Host America Corporation has reached agreements to sell its two foodservice business units to groups headed by the current managers of those units. The sales will generate approximately $3.7 million for the company, which will be used for working capital, to repay corporate debt and pay down other short-term debt collateralized by the assets of the business units to be sold.

Lindley Food Service will be sold to its former owners, from whom Host acquired the business in 2000. The group is headed by Gilbert Rossomando, a member of Host America’s board of directors. The purchase price is approximately $2.5 million, subject to closing day adjustments.
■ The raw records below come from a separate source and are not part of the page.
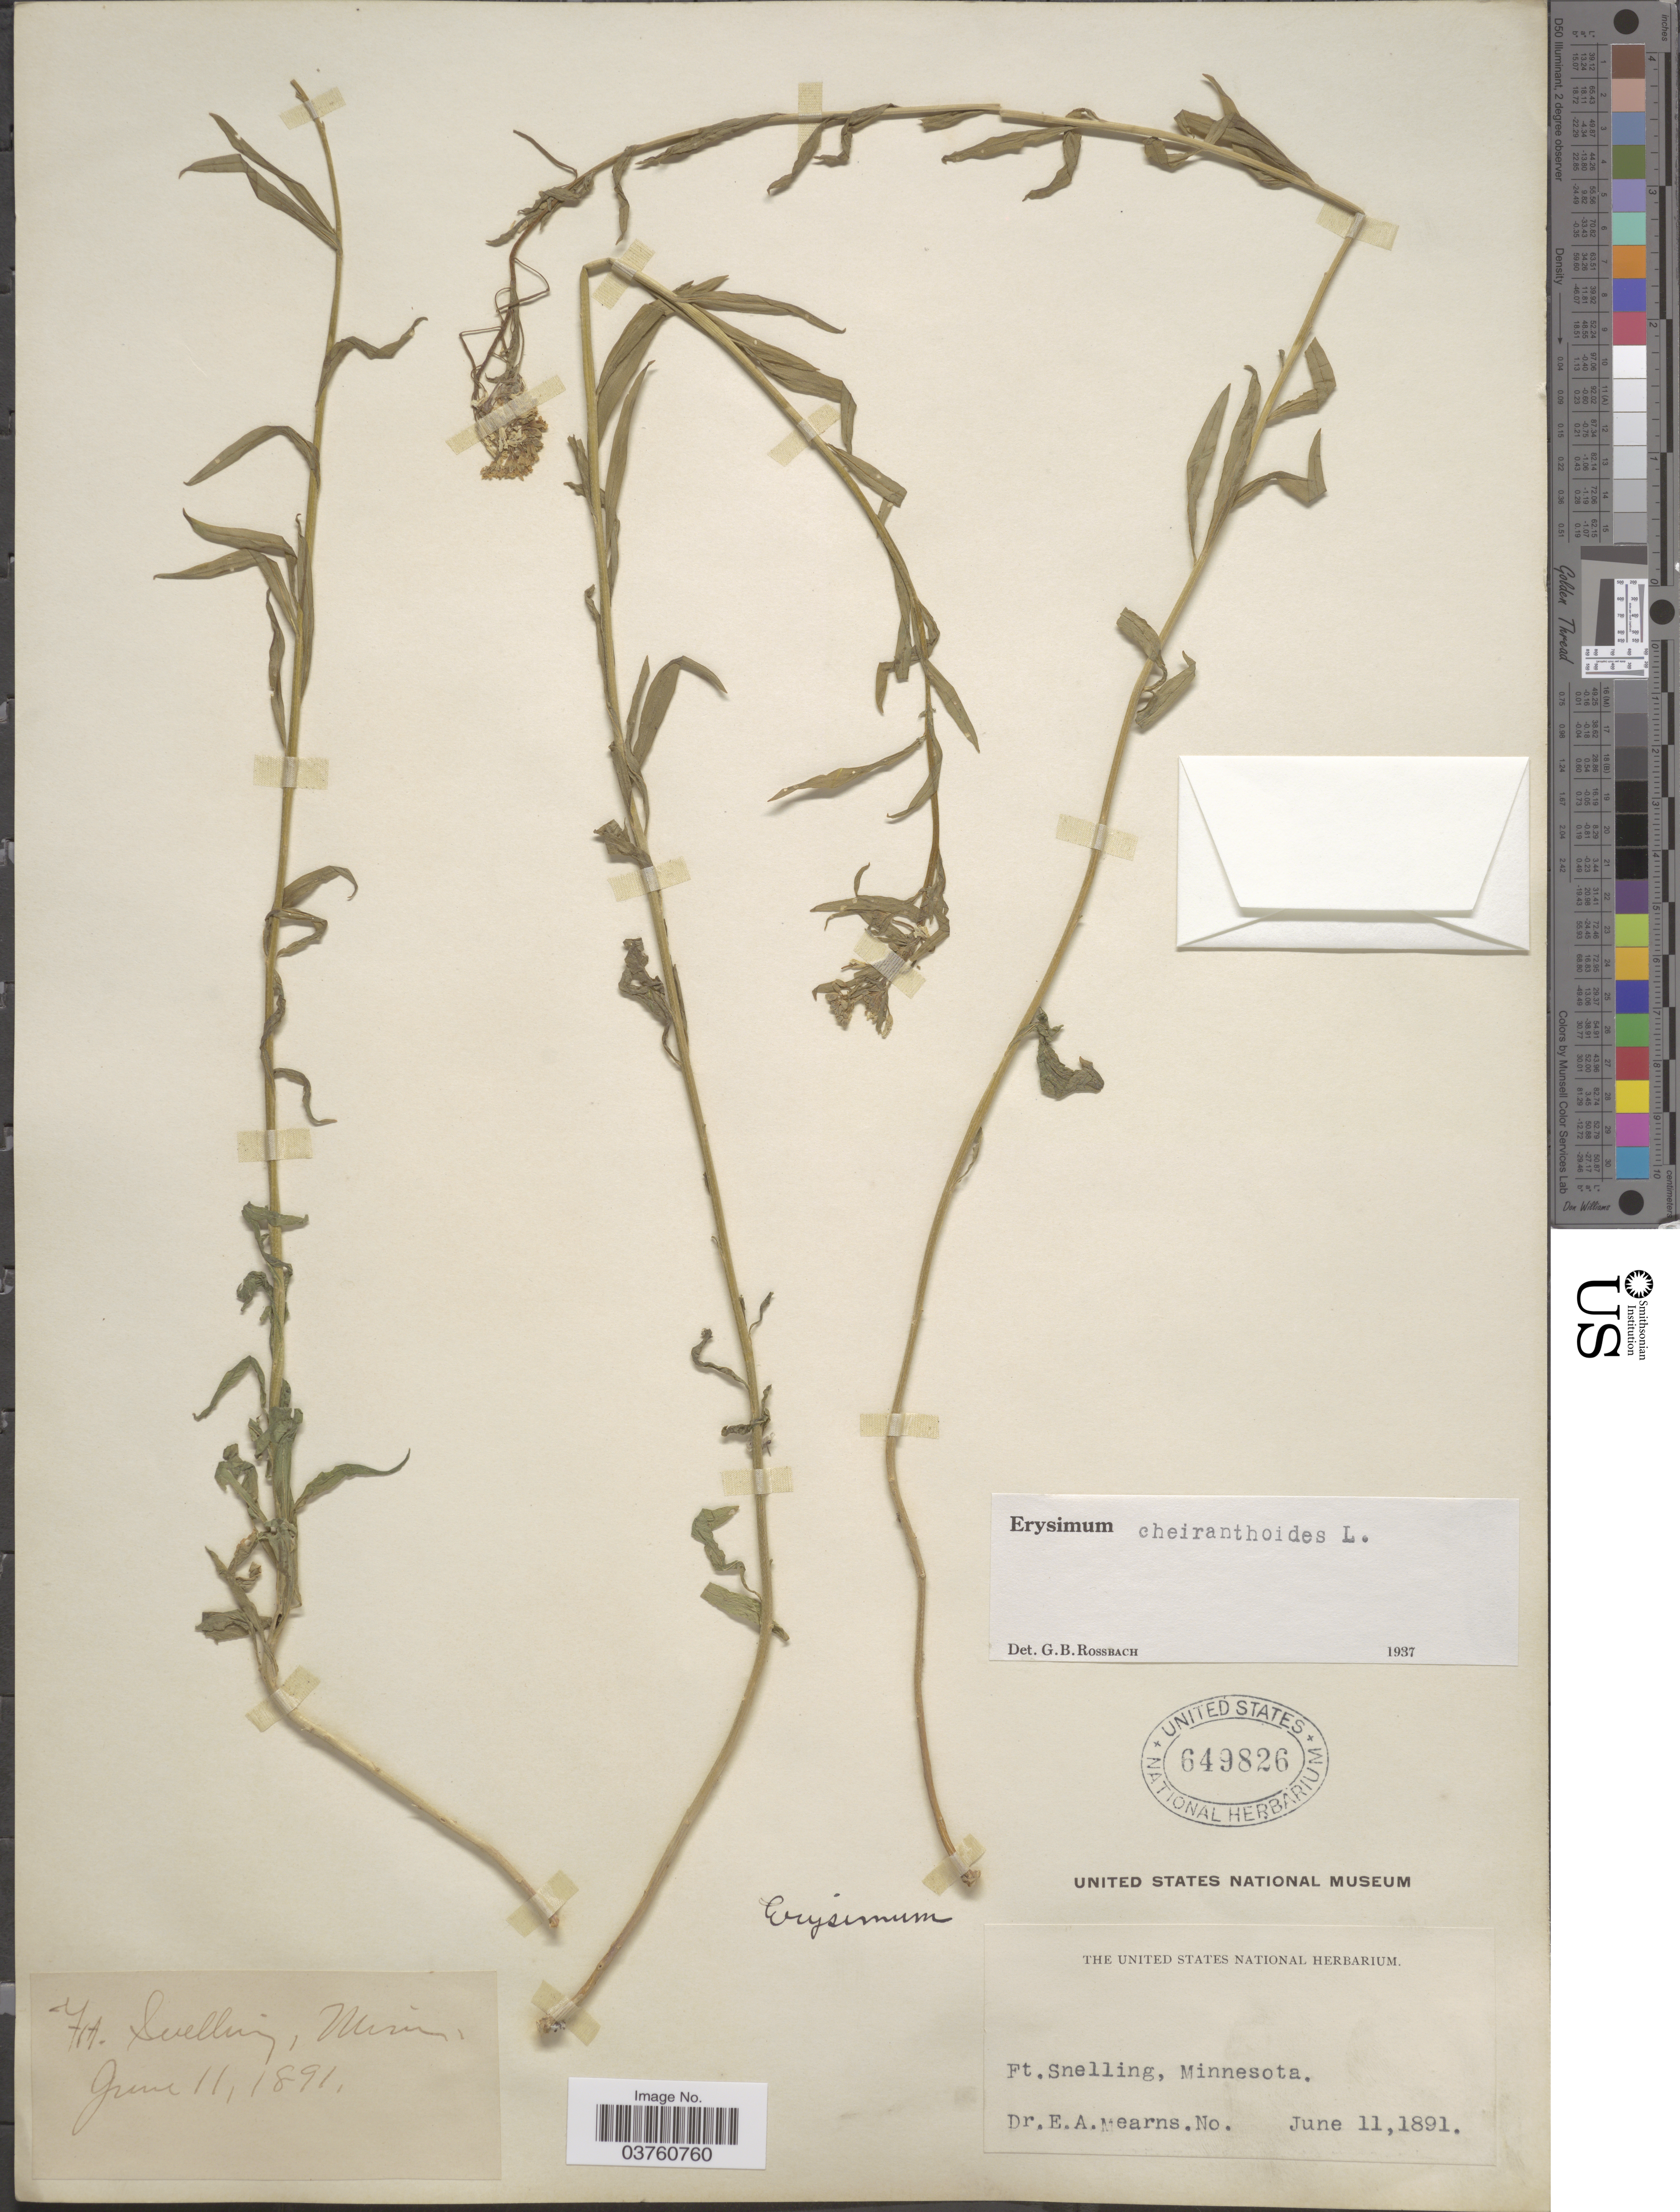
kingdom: Plantae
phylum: Tracheophyta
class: Magnoliopsida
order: Brassicales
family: Brassicaceae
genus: Erysimum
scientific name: Erysimum cheiranthoides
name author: L.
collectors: E. A. Mearns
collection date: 1891-06-11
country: United States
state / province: Minnesota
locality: Ft. Snelling.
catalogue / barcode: US 649826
Host America Corporate Dining will be sold for $1.2 million, subject to closing day adjustments, to a group headed by Timothy Hayes, who has headed the business unit for Host America for the past ten years. The final price will be determined based on inventory and sales values in relation to historic values. Host America will retain the receivables and payables of this unit after the sale.

Both sales are subject to approval by Host America’s shareholders and shareholders will also be asked to approve a new name for the company. Host America will then focus entirely on the energy management business, including electrical contracting and energy conservation products and services. The company recently launched EnerLume-EM a new light controller that reduces energy consumption in fluorescent lighting systems in retail establishments, warehouses, and other large facilities without reducing perceived luminosity.

“The decision to sell our food service units to their current management teams ensures financial stability for those businesses and provides maximum customer satisfaction. Once these sales are complete it will permit the company to concentrate 100 percent of its resources on growing the Energy Management business,” says David Murphy, president and chief executive of Host America Corporation. Murphy noted that combined with a recently completed private sale of approximately $750,000 in stock and warrants to accredited individual investors, the three transactions will raise approximately $4.4 million in new capital for the firm. “As we use this capital to reduce both short- and long-term debt, the company is increasingly being prepared to move ahead aggressively in the Energy Management arena,” he says.

The company retained the services of a nationally known valuation firm to determine that the purchase price was a fair price for the sale of these two units.